Slapende straatverkoopster in Granada, Nicaragua

Veel dorst in Granada, Nicaragua…


Granada, Nicaragua. Een grote hoeveelheid neerslag heeft centraal-Amerika de afgelopen weken in zijn greep gehad. ‘Zwarte oktober’ kopte een krant, vanwege de overstroming en de ellende die het hier teweeg heeft gebracht. Gelukkig laat de zon zich sinds enkele dagen weer zien. Dat geeft me de gelegenheid om een nieuw land te ontdekken: Nicaragua.


Na decennialange onrust tussen de Sandinisten en de Contra’s is er anno 2011 een relatieve rust in Nicaragua. Een goed moment om het land te bezoeken. De Nica’s – een koosnaam voor de Nicaraguanen – zijn een erg vriendelijk volk.

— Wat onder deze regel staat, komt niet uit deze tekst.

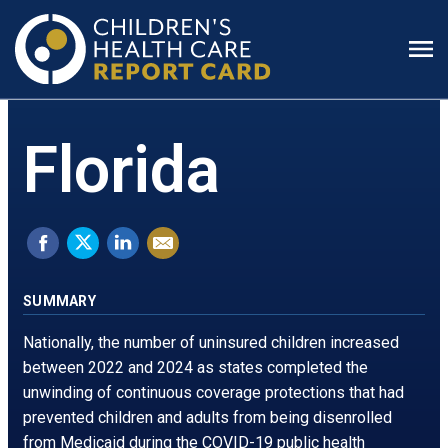
Prim
Men
Florida
Share
Tweet
Share
Email
on
this.
on
this
Facebook.
Opens
LinkedIn.
page
SUMMARY
Opens
in
Opens
Nationally, the number of uninsured children increased
in
a
in
between 2022 and 2024 as states completed the
unwinding of continuous coverage protections that had
a
new
a
prevented children and adults from being disenrolled
new
window
new
from Medicaid during the COVID-19 public health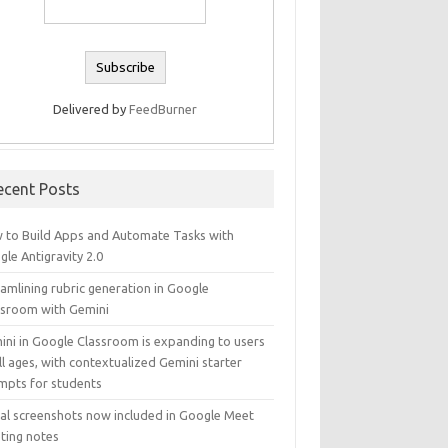
Delivered by
FeedBurner
ecent Posts
 to Build Apps and Automate Tasks with
le Antigravity 2.0
amlining rubric generation in Google
ssroom with Gemini
ini in Google Classroom is expanding to users
ll ages, with contextualized Gemini starter
mpts for students
ual screenshots now included in Google Meet
ting notes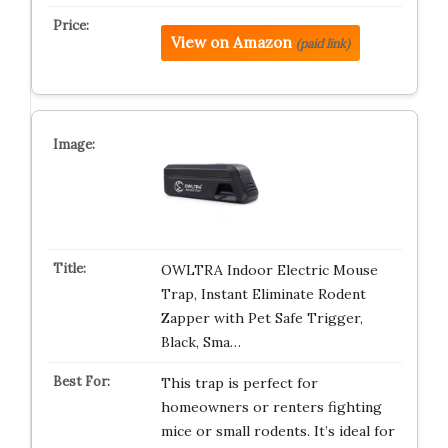
View on Amazon
(paid link)
OWLTRA Indoor Electric Mouse
Trap, Instant Eliminate Rodent
Zapper with Pet Safe Trigger,
Black, Sma…
This trap is perfect for
homeowners or renters fighting
mice or small rodents. It’s ideal for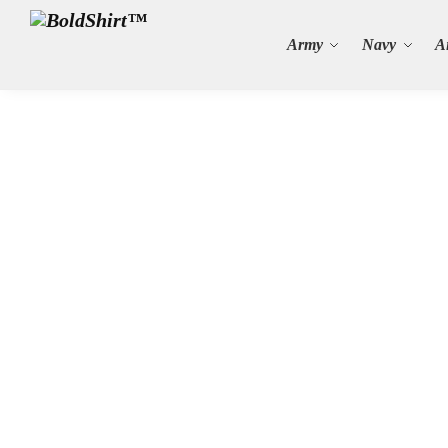
Search
Army
Navy
A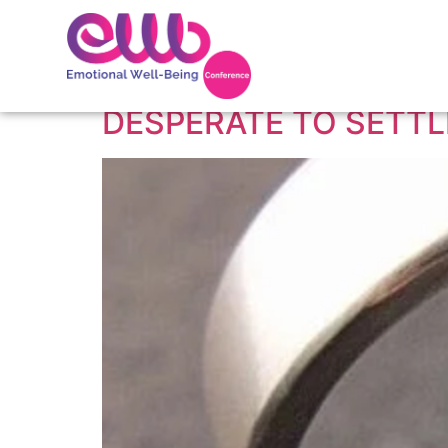
Tag:
signs a woma
DESPERATE TO SETT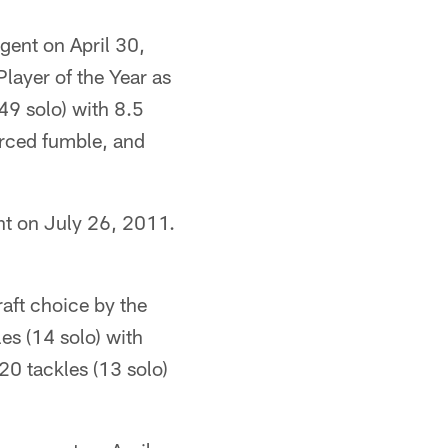
gent on April 30,
ayer of the Year as
49 solo) with 8.5
orced fumble, and
nt on July 26, 2011.
raft choice by the
es (14 solo) with
20 tackles (13 solo)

Het land is veel minder ontwikkeld dan het buurland Costa Rica, maar heeft veel te bieden. Als ik door het landschap reis zie ik in gedachten vlagen van Indonesië. Dat is een groot compliment in mijn ogen. In Nicaragua vind je vulkanen, stranden, uitgestrekte regenwouden en een aantal fraaie koloniale steden.


De oude stad Granada bijvoorbeeld (niet te verwarren met haar Spaanse naamgenoot) is een mooie en prettige stad. Het is een lust om door het historisch centrum te slenteren. De vrolijke pastelkleurige huizen krijgen om de paar jaar een andere lik verf – het maakt niet uit welke kleur mits het maar een pasteltint is.


Granada is rijk aan monumentale gebouwen en kerken. Bovendien heeft het een levendig uitgaansleven. De cafés hebben bijna zonder uitzondering pittoreske patio’s. Vandaar dat je met zulke fraaie patio’s vaak dorst heb. Mijn moeder zegt altijd: zoon, je moet veel drinken in de tropen. Dat is in Granada geen punt.